Gov. Ralph Northam has established a testing working group as Virginia struggles to ramp up testing to levels needed to address the COVID-19 crisis.
The group will “make sure all of Virginia's public and private testing efforts are coordinated and pulling in the same direction,” Northam said during a Monday press conference.
The group will include representatives from the state hospital association, long-term care facilities, emergency room physicians, private labs, free clinics and state health and emergency management officials.
“This group will make sure we have the testing capabilities and supplies we need as we move forward into the summer and fall,” Northam said.
The work group will be focused on three things:
Making sure Virginia can expand test sites and testing criteria.
Increasing testing volume and timeliness.
Addressing the factors that limit testing, such as getting testing supplies.
“These are all critical components — testing isn’t just about testing itself,” Northam said. “Labs might be able to run tests, but until doctors have enough swabs to do the tests and we have enough supplies to safely transport the tests, we cannot meet the need for testing.”
Virginia has recorded 56,735 tests for COVID-19 over the past six weeks, but the state has yet to show testing at a level that would suggest health officials have a clear sense of how many people have the coronavirus.
Both the governor and Daniel Carey, the state's health secretary, again stressed Monday that thousands of additional tests need to be added to the roughly 2,500 tests the state is currently recording daily.
“Between our state lab, the private labs and the universities and health care systems, we are steadily increasing our testing capacity in Virginia,” Northam said.
Carey added that the biggest challenge now involves sharing information between the various groups involved in testing.
“To get to the thousands more that we need, we need that added coordination” of the working group, Carey said.
The working group will be responsible for making sure that everyone knows where they fit in a statewide testing plan, said Dr.
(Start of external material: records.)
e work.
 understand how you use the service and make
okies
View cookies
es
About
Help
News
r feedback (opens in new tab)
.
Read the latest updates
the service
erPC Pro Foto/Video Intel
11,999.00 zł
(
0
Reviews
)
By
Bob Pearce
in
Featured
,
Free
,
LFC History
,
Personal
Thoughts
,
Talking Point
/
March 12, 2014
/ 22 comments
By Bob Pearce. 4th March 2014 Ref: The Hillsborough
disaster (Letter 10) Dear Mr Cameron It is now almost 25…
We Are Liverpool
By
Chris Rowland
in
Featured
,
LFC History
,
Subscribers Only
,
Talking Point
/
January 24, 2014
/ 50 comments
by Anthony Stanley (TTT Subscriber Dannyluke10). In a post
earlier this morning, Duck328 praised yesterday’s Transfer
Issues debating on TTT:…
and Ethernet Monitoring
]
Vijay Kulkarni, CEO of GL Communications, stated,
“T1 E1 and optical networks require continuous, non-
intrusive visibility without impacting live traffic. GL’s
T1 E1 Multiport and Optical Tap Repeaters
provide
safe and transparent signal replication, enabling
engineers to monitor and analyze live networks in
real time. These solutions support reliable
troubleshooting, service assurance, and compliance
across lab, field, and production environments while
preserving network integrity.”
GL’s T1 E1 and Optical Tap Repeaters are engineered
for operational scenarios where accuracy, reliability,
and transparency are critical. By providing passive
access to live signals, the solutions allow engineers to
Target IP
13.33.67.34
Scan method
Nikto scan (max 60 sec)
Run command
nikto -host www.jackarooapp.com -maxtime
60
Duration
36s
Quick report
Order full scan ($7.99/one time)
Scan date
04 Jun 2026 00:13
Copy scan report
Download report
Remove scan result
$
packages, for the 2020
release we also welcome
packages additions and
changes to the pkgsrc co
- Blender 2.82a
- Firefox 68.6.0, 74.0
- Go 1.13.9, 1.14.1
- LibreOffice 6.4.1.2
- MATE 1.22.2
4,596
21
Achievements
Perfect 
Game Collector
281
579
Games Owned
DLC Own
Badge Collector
Karen Remley, one of the leaders of the new working group and a former state health commissioner.
“Now that we have an opportunity to take a breath and coordinate these efforts, we will be able to ensure that people who need to get tested because of their health conditions and other priorities get tested first, but we can also open up to more communities, more people,” Remley said.
And the federal government will play an important role in enabling more testing, Northam said, noting that governors, labs and health care systems have literally been competing for the same supply of reagents and swabs, just as they’ve done for personal protective equipment (PPE), all with limited national guidance.
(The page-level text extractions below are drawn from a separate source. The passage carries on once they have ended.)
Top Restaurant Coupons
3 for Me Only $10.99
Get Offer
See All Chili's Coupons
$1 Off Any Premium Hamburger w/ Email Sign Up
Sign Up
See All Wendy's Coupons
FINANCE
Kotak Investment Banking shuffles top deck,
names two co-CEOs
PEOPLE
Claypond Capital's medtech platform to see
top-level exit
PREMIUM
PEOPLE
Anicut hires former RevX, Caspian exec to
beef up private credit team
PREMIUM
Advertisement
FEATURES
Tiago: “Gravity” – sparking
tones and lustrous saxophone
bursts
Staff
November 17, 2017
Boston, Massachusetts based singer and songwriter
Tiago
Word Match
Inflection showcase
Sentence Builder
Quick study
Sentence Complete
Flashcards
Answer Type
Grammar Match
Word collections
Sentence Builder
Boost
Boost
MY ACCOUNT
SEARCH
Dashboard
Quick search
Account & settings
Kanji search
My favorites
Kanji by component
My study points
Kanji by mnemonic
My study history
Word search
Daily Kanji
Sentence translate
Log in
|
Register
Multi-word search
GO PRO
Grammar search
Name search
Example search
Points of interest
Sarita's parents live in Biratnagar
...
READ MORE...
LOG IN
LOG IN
The Centers for Disease Control and Prevention announced Monday that it will be sending teams to each state to help with testing of vulnerable populations, and it’s giving more flexibility to the state regarding testing and supplies.
“This additional support will be very helpful,” Northam said. “This is a team effort. The combination of PPE (personal protective equipment) and testing and supplies — any help that we can get from the national level — and guidance, not just to obtain those resources, but also how to disperse those to the states, is going to be very helpful going forward.”